Phase diagram of a rotating Bose-Einstein condensate with anharmonic confinement

We examine the phase diagram of an effectively repulsive Bose-Einstein condensate of atoms that rotates in a quadratic-plus-quartic potential. With use of a variational method we identify the three possible phases of the system as a function of the rotational frequency of the trap and of the coupling constant. The derived phase diagram is shown to be universal and partly exact in the limit of weak interactions and small anharmonicity. The variational results are found to be consistent with numerical solutions of the Gross-Pitaevskii equation.

Figure 1

The phase diagram in the $\Omega ∕\omega –\sigma a$ plane for $\lambda =0.05$. The straight lines show the phase boundary between multiply quantized vortices given by Eq. (9), which denote discontinuous transitions. The dotted lines give the phase boundary between $m_0=2$ and $(m_1,m_0,m_2)=(0,2,4)$ (left), and between $m_0=3$ and $(m_1,m_0,m_2)=(0,3,6)$ (right), which denote continuous transitions. The dotted-dashed lines show the phase boundary between $m_0=1$ and $(m_1,m_0,m_2)=(0,2,4)$ (left), and between $m_0=2$ and $(0,3,6)$ (right), which denote discontinuous transitions. The straight lines do not have any physical meaning for $\sigma a$ higher than the point where they are cut by the dashed lines, as the phase boundary is given by the dotted-dashed lines.

Figure 2

The phase diagram of vortex states in a quadratic-plus-quartic potential in the $\Omega ∕\omega –\sigma a$ plane for $\lambda =0.05$ with $m_0=0–15$. The solid lines denote discontinuous transitions, and the dashed lines continuous transitions. The first circle on the left indicates the triple point, and the other circles show triple points on the lines of continuous transitions for $m_0=8,10,13$.

Figure 3

The same graph as in Fig. 2 around the phase boundary for $m_0=8$. Solid lines denote discontinuous transitions and dashed lines continuous. The slope of the dashed curve changes at the center of the circle, which is a triple point. In the small triangular region the state is dominated by the $(m_1,m_0,m_2)=(2,8,14)$ components, while above the circle it is dominated by the $(1,8,15)$ components. On the left the states are $m_0=7$ (bottom), and $(1,7,13)$ (top). On the right the states are $m_0=9$ (bottom), and $(2,9,16)$ (top).

Figure 4

Contour plots of the density of the cloud.
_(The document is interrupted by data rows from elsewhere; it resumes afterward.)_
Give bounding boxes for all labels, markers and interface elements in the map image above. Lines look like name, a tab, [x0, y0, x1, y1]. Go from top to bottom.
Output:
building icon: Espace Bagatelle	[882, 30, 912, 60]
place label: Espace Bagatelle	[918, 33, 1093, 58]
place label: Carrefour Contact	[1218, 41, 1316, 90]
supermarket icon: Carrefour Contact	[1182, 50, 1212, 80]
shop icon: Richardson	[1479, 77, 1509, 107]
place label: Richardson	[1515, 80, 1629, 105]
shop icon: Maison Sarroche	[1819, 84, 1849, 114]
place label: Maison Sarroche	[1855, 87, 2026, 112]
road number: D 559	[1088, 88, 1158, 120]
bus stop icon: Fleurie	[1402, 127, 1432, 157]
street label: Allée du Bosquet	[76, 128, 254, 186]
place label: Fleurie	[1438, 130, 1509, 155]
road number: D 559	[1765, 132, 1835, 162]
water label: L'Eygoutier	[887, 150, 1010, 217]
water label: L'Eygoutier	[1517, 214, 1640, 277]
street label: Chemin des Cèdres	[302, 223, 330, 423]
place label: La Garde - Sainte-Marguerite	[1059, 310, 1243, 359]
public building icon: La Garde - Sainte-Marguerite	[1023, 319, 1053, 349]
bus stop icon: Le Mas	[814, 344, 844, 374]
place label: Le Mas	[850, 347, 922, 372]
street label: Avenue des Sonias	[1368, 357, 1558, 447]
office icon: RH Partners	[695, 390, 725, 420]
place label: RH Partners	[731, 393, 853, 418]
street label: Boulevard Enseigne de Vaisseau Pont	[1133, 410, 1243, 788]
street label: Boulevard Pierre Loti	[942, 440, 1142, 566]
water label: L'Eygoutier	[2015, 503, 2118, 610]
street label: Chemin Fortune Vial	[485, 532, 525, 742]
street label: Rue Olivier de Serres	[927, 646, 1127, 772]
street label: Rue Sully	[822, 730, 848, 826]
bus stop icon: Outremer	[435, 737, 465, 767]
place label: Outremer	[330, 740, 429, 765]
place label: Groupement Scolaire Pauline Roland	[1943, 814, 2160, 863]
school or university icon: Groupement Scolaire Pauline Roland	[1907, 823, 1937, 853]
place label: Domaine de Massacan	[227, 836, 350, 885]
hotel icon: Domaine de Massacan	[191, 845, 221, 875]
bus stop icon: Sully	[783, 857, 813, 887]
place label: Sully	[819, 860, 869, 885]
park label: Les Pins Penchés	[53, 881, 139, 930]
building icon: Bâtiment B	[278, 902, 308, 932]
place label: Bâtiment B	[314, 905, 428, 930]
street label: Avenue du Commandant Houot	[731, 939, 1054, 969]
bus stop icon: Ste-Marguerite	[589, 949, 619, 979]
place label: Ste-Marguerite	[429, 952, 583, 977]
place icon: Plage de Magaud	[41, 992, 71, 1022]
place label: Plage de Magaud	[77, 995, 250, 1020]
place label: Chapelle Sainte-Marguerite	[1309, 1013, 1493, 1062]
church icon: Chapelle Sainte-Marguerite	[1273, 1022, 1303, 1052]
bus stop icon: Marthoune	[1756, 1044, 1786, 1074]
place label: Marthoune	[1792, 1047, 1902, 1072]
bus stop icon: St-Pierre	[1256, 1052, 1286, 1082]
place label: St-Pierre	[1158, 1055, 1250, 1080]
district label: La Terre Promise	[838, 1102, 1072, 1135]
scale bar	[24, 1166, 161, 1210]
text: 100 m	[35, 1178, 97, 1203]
The width in both axes is from $-4a_0$ up to $4a_0$. The white color denotes high density and the black low density. Each figure shows the density of the cloud in the state(s) with (a) $m_0=6$, (d) $(m_1,m_0,m_2)=(0,6,12)$; (b) $(1,7,13)$, (e) $m_0=7$; (c) $m_0=8$, (f) $(2,8,14)$, and (g) $(1,8,15)$. For $m_0⩾7$ there is always a node in the density at the center of the cloud.

Figure 5

Same graph as in Fig. 4 showing the phase of the order parameter of the condensate.

Figure 6

The same graph as in Fig. 2 for $0⩽m_0⩽8$, with the single-particle eigenvalue problem solved exactly. The circle denotes the triple point.

Figure 7

Same graph as in Fig. 2, for $\lambda =0.005$. The lines are identical to those in Fig. 2, except that the axes have been scaled according to the universality of the phase diagram. The crosses represent points of the continuous transitions computed numerically from the Gross-Pitaevskii equation (see Sec. 8).